Required work -
In the records that follow, count each line where the string "book" occurs. Provide the total and no other text.

Data supplied -
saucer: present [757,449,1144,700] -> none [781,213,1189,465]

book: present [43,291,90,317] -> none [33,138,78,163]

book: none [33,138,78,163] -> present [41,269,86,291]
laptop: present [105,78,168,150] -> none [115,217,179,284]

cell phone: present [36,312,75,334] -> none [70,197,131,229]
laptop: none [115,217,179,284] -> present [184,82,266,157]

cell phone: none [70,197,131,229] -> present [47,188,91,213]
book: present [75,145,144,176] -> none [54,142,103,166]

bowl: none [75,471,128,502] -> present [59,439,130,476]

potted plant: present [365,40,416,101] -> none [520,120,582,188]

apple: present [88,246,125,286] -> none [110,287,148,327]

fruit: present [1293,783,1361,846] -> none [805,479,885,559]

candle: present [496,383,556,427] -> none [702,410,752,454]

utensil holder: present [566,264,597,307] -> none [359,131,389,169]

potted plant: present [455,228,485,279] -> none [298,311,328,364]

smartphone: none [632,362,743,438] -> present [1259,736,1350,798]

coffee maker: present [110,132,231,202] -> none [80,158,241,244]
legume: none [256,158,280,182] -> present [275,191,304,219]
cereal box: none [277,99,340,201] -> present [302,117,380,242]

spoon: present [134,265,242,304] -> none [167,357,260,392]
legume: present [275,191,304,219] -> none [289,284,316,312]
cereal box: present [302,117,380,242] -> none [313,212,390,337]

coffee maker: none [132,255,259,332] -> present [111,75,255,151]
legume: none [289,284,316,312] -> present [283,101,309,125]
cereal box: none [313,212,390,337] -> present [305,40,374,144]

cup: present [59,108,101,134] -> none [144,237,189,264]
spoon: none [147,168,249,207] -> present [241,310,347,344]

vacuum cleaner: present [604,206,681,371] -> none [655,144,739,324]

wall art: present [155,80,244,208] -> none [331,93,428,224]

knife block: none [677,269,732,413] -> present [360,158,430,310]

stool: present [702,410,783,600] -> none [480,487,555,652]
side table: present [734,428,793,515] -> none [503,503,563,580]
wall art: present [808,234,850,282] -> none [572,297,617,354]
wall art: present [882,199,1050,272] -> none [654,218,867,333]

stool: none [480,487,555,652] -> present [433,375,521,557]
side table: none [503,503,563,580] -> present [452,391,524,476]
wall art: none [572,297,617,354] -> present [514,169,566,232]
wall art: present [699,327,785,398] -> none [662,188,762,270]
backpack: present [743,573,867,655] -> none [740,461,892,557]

Output for this exercise -
3